In situations where patients having undergone cardiac bypass surgery are experience difficulty returning blood pressure to its appropriate levels and pharmacological agents cannot be used to stimulate elevation of blood pressure and alternative method is needed to help patients regain proper blood pressure.

Project Framework:

We sought to better understand the relationship between cardiovascular smooth muscle regulation of vascular tone maintenance and specific regulators of contractility.  Using a mammalian model system we investigated the role of a specific regulator of cardiovascular smooth muscle contractility.

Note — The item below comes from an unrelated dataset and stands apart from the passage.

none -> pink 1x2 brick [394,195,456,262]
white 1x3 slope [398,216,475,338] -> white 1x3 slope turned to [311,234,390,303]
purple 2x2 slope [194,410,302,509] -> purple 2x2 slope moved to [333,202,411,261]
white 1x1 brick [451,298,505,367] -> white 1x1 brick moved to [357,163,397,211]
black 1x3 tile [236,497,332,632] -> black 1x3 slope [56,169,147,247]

Drawing upon the regulatory action of a protein of interest, having a molecular memory function in nervous tissue, we sought to investigate the potential that this molecular memory function played a role in the regulation of cardiovascular smooth muscle by this protein.

Outcome:

Our results revealed the potentially novel action of this protein of interest in cardiovascular smooth muscle regulation of contractility and long-term tone maintenance.

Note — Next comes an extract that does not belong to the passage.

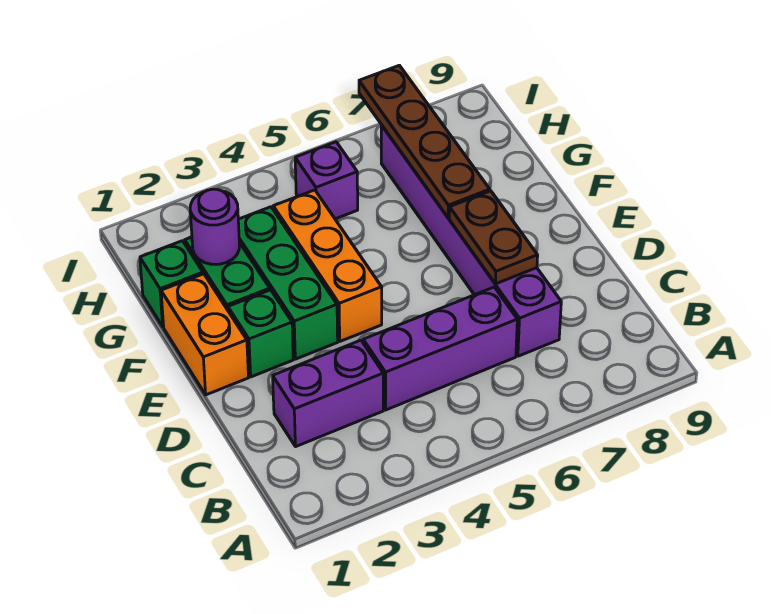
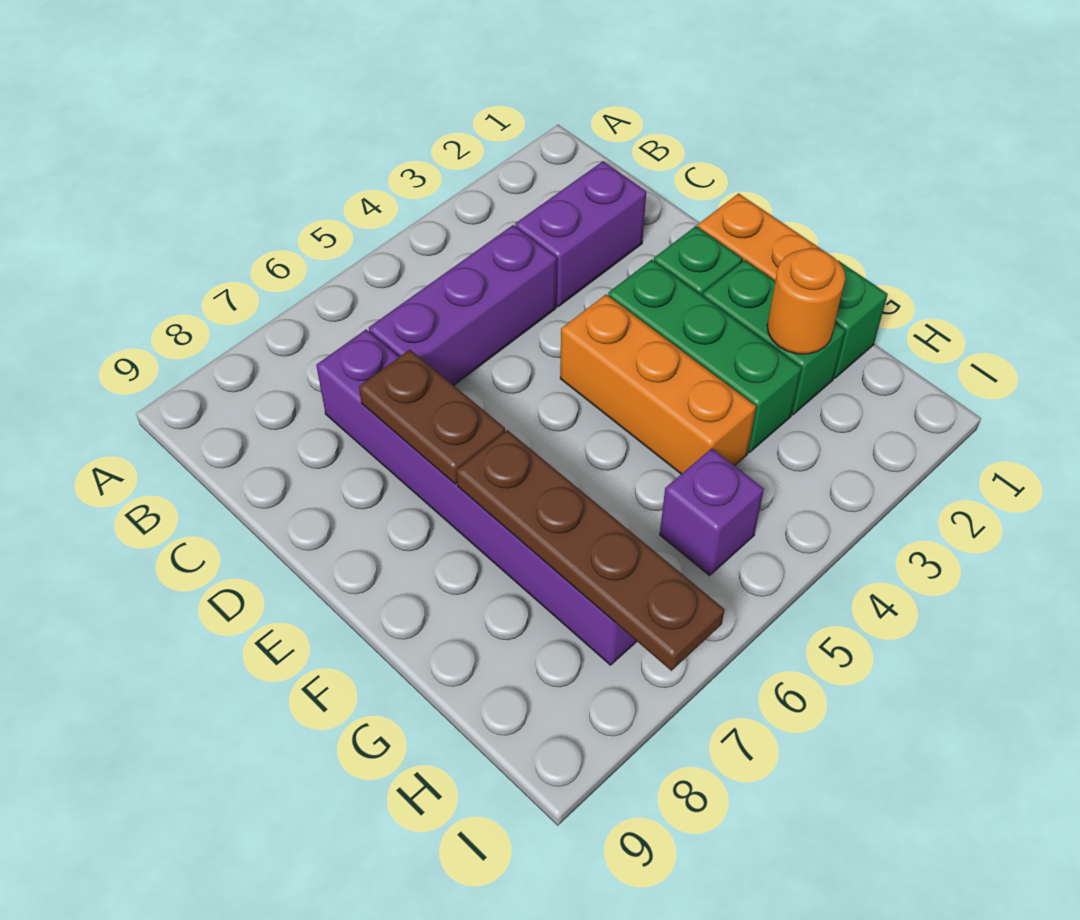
purple 1x1 round brick [190,189,239,264] -> orange 1x1 round brick [767,248,845,354]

These observations open the doorway for further investigations where the molecular memory function of this protein of interest could potentially be used in a therapeutic setting, such as following cardiac bypass surgery.

Background:

Government and foundation extramural funding for academic biomedical research is dwindling, limiting the research efforts at many academic institutions, including Harvard Medical School (HMS).

Problem:

Develop a user-friendly marketing tool that showcases the commercial potential of research projects in HMS laboratories to the life science commercial sector, to promote collaborative interactions that might lead to corporate sponsorship of the research

Project Framework:

Develop a new website that the life science community can utilize to quickly identify laboratories and/or research projects of interest, and hopefully catalyze new collaborations and funding opportunities for HMS investigators.

Outcome:

Planned, implemented, and directed the development of the HMS Office of Technology Development satellite website, the Collaborative Research Opportunity Finder (CROP Finder: http://otd.harvard.edu/crop/ ). The CROP Finder provides a panoramic view of HMS research activities, highlighting commercial and collaborative opportunities without any restrictions imposed by silos or departmental boundaries. The CROP Finder is an indispensable tool for marketing HMS life science technologies to the life science industry and revealing clusters of related research activities

Designed experiments to describe and elucidate transmembrane and cellular signaling molecules.

Background:

Transmembrane and cellular signaling molecules are vital for the initiation and maintenance of proper cell function.  The interaction of neurotransmitters with the cell surface and cytoplasmic proteins manifests numerous responses within the cell.  While a fair amount is known about how these proteins function, our understanding is unfortunately far from complete not only for healthy cells, but particularly for cells afflicted with disease.

Problem:

It was our task to determine what transmembrane and cellular proteins were involved and how their activities and movements were modulated when stimulated by neurotransmitters.  In addition we wanted to determine how these proteins fit into particular signaling cascades in both normal and dysfunctional cells.

Project Framework:

Basic and molecular biology, biochemistry, physiology, pharmacology and modeling techniques were employed to determine which proteins and how their properties mediated the cellular responses observed upon neurotransmitter stimulation.

Outcome:

• The results revealed the specific transmembrane and cellular proteins responsible for the neurotransmitter elicited responses.
• The degree of signaling protein modulation such as phosphorylation, translocation and auxiliary binding proteins was elucidated.
• The time courses of the signaling events as well as specific signaling cascades were revealed.